[[ Available data open ]]
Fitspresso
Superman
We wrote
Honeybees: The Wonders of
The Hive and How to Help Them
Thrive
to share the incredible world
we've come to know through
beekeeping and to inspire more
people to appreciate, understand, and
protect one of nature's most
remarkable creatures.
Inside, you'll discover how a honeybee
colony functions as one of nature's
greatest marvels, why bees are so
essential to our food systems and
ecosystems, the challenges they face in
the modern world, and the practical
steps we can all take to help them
[[ Available data closed ]]
Show each line of the material holding "world".

to share the incredible world
the modern world, and the practical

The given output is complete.